宇智波佐助死死攥紧了拳头,草雉剑深深插入地面,因为用力过度,指节一片惨白。他抬起头,轮回眼中翻涌着冰冷的怒火和杀意,却不是针对那些已经死去的敌人,而是针对那个来去如风、只会冷嘲热讽的女人。

(宇智波……初纯——!)

宇智波佐助在爆炸的冲击和失血的双重作用下,意识逐渐模糊,沉重的疲惫感如同潮水般将他淹没,最终眼前一黑,彻底失去了意识,身体无力地向前倒去。

就在他即将彻底栽倒在地的瞬间,无数幻影蝴蝶如同感知到了什么,骤然在他身边汇聚!

宇智波初纯的身影凭空出现,她看着倒在地上一动不动的佐助,脸上第一次露出了些许……惊慌,不敢置信。

她甚至不敢直接用手去碰,而是从旁边折了一根细长的树枝,小心翼翼地、用树枝尖端轻轻戳了戳佐助的肩膀,语气带着点难以置信的焦急:

“喂!喂!宇智波佐助!”

“不是吧?!你这就……死了?!”

“开什么玩笑!”

她扔掉树枝,蹲下身,有些气急败坏地对着昏迷的佐助低吼,

“你选择的道路还没走完呢!谁准你现在就死的?!给我起来!”

眼见佐助毫无反应,气息也越来越微弱,宇智波初纯咬了咬牙,脸上闪过一丝决绝。她伸出双手,竟然直接将被血污和尘土弄得狼狈不堪的宇智波佐助——

一个身材高大的成年男人——以一个标准的公主抱姿势,稳稳地抱了起来!

“啧,真沉……” 她嘀咕了一句,但动作却异常稳健。

紧接着,她周身再次泛起幻蝶的光影,抱着昏迷的佐助,瞬间从这片血腥的战场消失。

……

下一刻,两人出现在一个废弃已久的、布满灰尘的空房间内。
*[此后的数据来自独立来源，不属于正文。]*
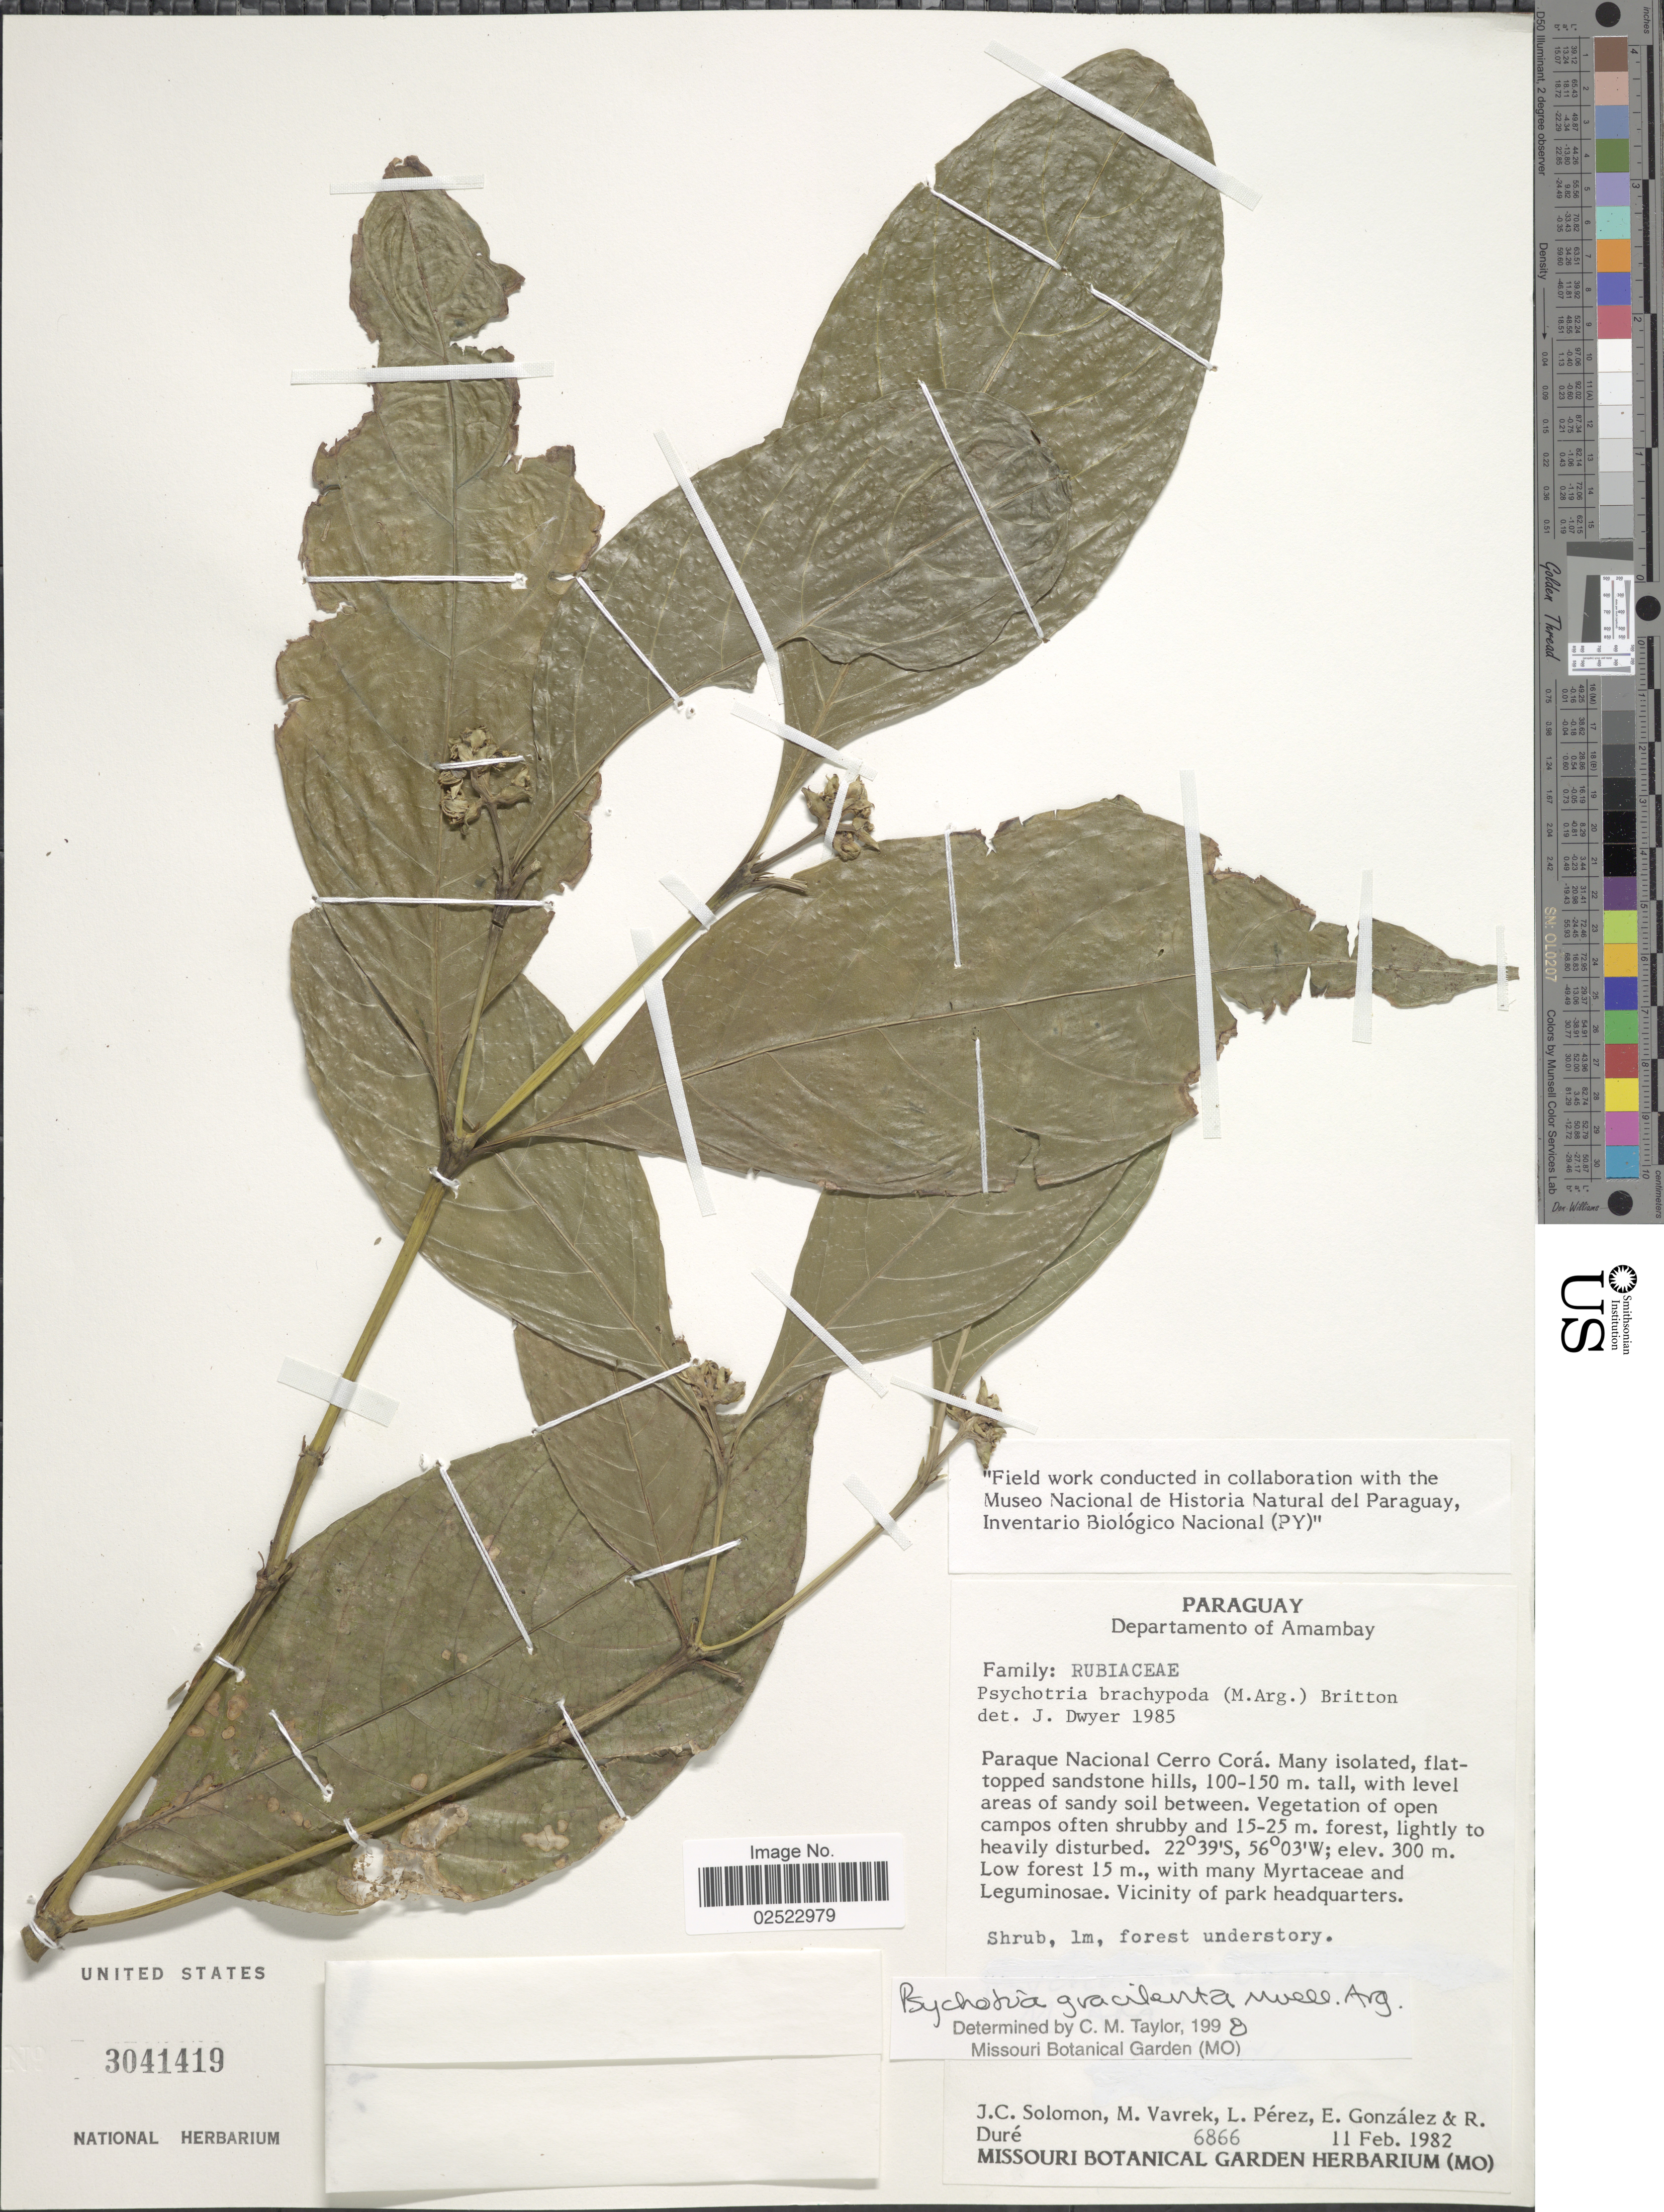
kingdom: Plantae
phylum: Tracheophyta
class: Magnoliopsida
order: Gentianales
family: Rubiaceae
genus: Psychotria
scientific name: Psychotria gracilenta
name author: Müll. Arg.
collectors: J. C. Solomon, M. Vavrek, L. Pérez, E. González & R. Duré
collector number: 6866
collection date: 1982-02-11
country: Paraguay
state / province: Amambay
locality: Paraque Nacional Cerro Cora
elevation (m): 300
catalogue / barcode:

宇智波初纯小心翼翼地将佐助平放在相对干净的地面上。

她看着佐助那身被炸得破破烂烂、沾满血污的衣服,皱了皱眉,没有丝毫犹豫,直接动手,动作利落地将他上身残破的衣物尽数褪去,露出了精壮却此刻布满了伤口和焦痕的身体。

小主,

她不知从哪儿弄来一盆清水和干净的毛巾,开始仔细地、一点点地擦拭他身上的血污和尘土,动作竟然出乎意料地轻柔,与平时那副嚣张跋扈的样子判若两人。

清理完毕后,她又从那个万能的卷轴里,熟练地掏出了全套医疗忍者才会使用的专业工具——消毒酒精、药膏、绷带等等。

她跪坐在佐助身边,神情专注,先是用酒精棉小心地为那些狰狞的伤口消毒,昏迷中的佐助因为刺痛而微微蹙眉,然后均匀地涂上促进愈合的药膏,最后用干净的绷带将他左臂和身上其他较大的伤口仔细地包扎好。

整个处理过程流畅而专业,显然她并非对医疗一窍不通。

做完这一切,她才松了口气,看着被包扎得像半个木乃伊、但呼吸已经平稳下来的宇智波佐助,撇了撇嘴,小声抱怨道:

“真是麻烦……”

“还得我亲自出手救你……”

“等你醒了,看你怎么谢我……”

虽然嘴上这么说,但她还是伸手探了探佐助的额头,确认没有发烧的迹象后,才在一旁坐了下来,守着他,等待他苏醒。那双向来狡黠灵动的墨灰色眼眸里,此刻却映照着跳动的烛火,显得有些复杂难明。

宇智波佐助是在一阵诱人的食物香气中恢复意识的。

他缓缓睁开沉重的眼皮,首先映入眼帘的是跳动的篝火,以及篝火旁那个正背对着他、笨拙,随心所欲地搅动着一锅热气腾腾食物的身影——宇智波初纯。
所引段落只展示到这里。